NEW YORK (FORTUNE) - Dear Annie: I went through a horrendous divorce last year that resulted in my having to quit my job and move to another city. Now I'm job hunting and wonder what to say on my resume about the gap in employment since my last job. Should I briefly state why I was obliged to move? (My ex was stalking and threatening me and our kids.) If not, what can I say instead? -Breathing Easier Now
Dear BEN: Put nothing on your resume about why you chose to move. There are tens of thousands of towns you could have moved to, so if the question comes up in interviews, concentrate on why you selected this one as your new home. (Closer to relatives? More agreeable climate? Better schools?) Then move the discussion along to what you can offer a new employer.
The whole question of how much personal information to include in a resume is one that evidently baffles lots of people. "Your resume speaks volumes about you," notes V. Michael Prencipe, a principal at HR Staffing Solutions, a temp agency. "Unfortunately, sometimes it screams, 'Don't hire me.' " He adds, "I look at about 200 resumes a week, and I've read plenty that do refer to the job seeker's divorce." Prencipe has even seen at least one resume that gave the reason for the split-up, i.e., a cheating spouse.
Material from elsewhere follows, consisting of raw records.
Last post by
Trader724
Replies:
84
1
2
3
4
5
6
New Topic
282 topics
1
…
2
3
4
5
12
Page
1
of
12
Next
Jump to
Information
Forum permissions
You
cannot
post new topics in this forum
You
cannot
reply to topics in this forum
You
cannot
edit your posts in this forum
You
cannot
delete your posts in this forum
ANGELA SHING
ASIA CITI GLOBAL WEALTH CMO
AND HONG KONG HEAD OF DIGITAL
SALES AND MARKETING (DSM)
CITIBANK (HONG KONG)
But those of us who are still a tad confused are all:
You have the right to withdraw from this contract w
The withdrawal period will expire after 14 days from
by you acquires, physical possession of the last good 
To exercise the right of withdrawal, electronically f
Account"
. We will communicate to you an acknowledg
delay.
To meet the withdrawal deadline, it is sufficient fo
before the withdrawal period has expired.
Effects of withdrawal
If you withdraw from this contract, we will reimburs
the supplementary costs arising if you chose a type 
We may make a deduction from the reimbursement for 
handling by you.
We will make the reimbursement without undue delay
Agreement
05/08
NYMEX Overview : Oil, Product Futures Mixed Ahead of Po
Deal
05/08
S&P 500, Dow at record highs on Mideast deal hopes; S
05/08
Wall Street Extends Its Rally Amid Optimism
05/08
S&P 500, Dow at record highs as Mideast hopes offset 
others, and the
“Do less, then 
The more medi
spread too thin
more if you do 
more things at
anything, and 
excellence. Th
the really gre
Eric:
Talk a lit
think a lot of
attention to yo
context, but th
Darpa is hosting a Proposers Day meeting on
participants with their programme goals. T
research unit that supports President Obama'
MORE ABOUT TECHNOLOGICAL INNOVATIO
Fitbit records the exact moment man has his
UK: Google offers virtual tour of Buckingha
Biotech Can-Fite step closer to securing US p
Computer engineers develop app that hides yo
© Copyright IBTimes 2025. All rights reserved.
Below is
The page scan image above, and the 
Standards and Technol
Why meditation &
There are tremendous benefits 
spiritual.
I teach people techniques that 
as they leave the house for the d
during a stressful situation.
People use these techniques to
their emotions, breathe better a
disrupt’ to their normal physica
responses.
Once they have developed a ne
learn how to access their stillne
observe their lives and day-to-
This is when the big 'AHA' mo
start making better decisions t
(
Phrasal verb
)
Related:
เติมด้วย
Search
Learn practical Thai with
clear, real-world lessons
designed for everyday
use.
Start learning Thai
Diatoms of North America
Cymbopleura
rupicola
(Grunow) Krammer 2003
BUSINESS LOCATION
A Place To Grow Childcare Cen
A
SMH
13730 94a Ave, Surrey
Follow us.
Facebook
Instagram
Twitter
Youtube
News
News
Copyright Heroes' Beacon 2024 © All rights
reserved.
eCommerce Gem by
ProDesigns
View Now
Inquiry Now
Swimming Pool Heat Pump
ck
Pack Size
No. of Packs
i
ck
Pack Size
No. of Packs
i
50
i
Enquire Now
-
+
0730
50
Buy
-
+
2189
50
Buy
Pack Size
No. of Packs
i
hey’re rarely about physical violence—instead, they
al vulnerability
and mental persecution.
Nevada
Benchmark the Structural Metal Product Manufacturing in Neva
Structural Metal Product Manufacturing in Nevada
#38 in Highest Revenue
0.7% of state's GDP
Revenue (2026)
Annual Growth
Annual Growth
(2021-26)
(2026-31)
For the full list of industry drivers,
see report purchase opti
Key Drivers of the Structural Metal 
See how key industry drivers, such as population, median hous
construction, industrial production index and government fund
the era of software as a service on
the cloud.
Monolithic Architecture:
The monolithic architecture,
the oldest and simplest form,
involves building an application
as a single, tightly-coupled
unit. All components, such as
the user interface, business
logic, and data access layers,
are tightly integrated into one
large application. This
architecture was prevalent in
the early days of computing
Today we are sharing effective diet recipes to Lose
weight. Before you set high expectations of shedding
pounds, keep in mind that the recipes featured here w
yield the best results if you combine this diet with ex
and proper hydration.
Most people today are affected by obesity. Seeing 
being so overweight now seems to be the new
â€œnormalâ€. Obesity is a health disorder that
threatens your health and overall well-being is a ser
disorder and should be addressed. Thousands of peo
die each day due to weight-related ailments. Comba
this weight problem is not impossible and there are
This is way, way too much information.
Prencipe also counsels against "saving your resume as 'ssseexxxyyy_2006' and sending it as an attachment, or listing your reply e-mail address as bruceypants@" - and yes, those are both real-life examples, as are the resumes that detail the reasons why job seekers were fired from previous jobs.
Alas, in this era of rampant identity theft, even the most innocuous-seeming personal data - your home address, for example - is best left off a resume. Never, ever include your Social Security number, either, especially if you are posting your resume online.
As for personal information like hobbies, number of children, or any of the other myriad extraneous details that job hunters often feel compelled to list, Prencipe says: Don't. "Adopt this simple motto," he suggests. "Professional, yes. Personal, no." Enough said.
Dear Annie: Unfortunately, I was recently given a written warning by my supervisor. I don't agree with the reasoning behind it and think it's unfair, if not downright inaccurate. The warning is on a form that gives me the opportunity to attach my own comments. Should I try to defend myself, or just sign off? - In the Doghouse
Dear Doghouse: If your employer weren't willing to hear your side of the story, the form would not be designed to give you a chance to tell it. So by all means, defend yourself - briefly and (this is important) without slamming your boss. Perhaps there has been an innocent misunderstanding about your job duties. In that case, this warning is an opportunity for you: Once you've put your point of view in writing, ask your supervisor to tell you what you need to do to avoid this kind of trouble in the future. Then do it.